Friday, August 31, 2012

Once Upon a Time . . .



   Once upon a time there was a little girl who loved Disney princesses. She collected all of the Princess Barbies and always said "Someday I want to look like Snow White!" Unfortunately for that little girl she couldn't stay in her room and pretend to be a princess all day; she had to go deal with reality. The reality was that people around her were never happy and she couldn't control it...but she could control food. She could hide blocks of cheese under the couch for later. She could eat until SHE decided it was enough. She could have total control over food even if she couldn't control anyone around her. . . . THE END

   It took me about 10 years to realize that there was a problem. The relationship I had with food was unhealthy, but it still took me another 4 years to WANT to find the root of my problem. I know for a lot of people it may seem like a pretty simple thing to do: acknowledge you have a problem. But for the people actually living through it and experiencing it, you know it's not easy to look internally and point the finger at yourself. You can try all you want to blame someone else but at the end of the day you have to take ownership over the situation.
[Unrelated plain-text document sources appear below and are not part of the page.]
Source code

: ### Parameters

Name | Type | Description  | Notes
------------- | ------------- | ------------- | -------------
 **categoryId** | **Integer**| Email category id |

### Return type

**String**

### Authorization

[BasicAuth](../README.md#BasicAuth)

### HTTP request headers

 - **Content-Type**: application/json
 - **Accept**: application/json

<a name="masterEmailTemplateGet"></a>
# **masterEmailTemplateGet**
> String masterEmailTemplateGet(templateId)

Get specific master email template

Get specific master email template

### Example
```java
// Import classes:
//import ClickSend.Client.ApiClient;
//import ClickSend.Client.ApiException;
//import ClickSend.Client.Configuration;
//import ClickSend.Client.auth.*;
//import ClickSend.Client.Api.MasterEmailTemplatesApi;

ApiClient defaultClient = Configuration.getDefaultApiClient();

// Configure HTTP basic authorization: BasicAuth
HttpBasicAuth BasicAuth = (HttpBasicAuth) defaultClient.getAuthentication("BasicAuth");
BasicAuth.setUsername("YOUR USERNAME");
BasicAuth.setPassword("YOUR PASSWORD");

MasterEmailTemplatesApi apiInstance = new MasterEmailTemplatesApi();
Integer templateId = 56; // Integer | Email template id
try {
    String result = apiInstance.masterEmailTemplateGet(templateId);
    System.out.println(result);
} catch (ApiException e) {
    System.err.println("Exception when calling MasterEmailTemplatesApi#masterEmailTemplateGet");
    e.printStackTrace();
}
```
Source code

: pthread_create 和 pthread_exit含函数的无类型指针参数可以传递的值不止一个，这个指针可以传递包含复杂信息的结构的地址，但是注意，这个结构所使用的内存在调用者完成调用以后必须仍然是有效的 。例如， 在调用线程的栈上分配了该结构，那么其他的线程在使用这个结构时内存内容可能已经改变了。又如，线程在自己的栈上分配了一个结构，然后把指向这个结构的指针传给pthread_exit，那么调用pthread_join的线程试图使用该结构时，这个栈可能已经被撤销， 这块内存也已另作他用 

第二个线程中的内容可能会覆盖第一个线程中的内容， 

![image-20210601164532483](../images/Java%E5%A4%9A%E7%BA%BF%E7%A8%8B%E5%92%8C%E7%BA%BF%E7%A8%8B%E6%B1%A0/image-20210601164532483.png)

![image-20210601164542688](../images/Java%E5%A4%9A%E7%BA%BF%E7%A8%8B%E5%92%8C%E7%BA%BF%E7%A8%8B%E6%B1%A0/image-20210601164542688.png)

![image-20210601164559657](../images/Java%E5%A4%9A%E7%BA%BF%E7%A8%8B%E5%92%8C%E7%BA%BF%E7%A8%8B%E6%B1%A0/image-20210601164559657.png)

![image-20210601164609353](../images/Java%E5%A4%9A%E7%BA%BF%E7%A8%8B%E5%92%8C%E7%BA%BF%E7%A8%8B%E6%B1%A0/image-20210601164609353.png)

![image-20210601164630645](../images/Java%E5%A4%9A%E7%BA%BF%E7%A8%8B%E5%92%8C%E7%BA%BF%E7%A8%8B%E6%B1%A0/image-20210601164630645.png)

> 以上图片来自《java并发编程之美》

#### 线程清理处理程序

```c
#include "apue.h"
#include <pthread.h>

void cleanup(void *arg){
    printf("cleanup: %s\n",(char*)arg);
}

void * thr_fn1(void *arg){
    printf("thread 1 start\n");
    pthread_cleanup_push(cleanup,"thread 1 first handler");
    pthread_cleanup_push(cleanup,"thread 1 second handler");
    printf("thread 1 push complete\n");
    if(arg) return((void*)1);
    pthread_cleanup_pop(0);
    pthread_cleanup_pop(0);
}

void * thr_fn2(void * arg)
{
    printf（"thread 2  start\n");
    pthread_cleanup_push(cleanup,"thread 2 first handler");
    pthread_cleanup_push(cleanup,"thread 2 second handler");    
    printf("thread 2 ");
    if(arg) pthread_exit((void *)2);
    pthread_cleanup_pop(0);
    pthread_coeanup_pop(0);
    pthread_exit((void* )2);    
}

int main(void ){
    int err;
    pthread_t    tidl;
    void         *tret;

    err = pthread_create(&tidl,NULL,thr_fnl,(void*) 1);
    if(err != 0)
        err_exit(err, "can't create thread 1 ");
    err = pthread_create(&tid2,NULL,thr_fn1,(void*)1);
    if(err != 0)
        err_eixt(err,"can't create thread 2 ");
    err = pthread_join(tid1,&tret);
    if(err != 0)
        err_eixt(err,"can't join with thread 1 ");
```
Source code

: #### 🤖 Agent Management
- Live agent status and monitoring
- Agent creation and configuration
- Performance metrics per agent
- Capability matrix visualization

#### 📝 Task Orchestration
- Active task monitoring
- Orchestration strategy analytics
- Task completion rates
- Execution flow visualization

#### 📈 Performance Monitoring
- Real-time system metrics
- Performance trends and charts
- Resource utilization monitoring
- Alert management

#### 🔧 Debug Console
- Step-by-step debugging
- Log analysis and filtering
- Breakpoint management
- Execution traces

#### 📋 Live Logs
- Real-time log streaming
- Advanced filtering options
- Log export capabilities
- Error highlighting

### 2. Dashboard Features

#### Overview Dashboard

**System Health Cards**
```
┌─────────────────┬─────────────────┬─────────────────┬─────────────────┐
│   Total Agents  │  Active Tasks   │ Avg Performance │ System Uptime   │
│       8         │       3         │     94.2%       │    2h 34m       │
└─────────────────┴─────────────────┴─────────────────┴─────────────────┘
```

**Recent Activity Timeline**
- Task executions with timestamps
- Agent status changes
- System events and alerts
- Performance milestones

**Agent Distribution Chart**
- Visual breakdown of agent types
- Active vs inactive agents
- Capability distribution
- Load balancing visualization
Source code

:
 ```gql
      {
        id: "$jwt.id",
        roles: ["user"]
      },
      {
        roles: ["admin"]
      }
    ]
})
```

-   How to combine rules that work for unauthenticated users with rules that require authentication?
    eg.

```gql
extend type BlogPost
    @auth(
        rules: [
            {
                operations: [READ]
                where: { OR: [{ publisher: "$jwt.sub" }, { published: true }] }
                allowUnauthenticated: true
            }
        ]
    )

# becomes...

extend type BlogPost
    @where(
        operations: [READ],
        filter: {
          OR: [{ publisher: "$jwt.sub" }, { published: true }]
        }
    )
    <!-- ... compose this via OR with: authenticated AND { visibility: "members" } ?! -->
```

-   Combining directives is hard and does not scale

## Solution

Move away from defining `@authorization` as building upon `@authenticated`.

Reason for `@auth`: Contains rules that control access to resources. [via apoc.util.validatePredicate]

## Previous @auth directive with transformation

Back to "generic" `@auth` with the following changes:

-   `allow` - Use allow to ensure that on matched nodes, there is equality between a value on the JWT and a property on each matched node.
   My Grandma never recovered from her divorce from my Grandma...my mother was always hunting down my biological father to pay him child support.... my mom and Grandma just couldn't get along when they lived together... my mom was always stressed out trying to juggle a full time job, night school and raising a child. Life wasn't that peaceful for the people around me, but I couldn't do anything to make it better...I was just a kid. That's most likely when I began my unhealthy relationship with food. I would eat more when it was more apparent that I couldn't control things going on around me.

Disney Princesses don't eat their feelings...neither should I!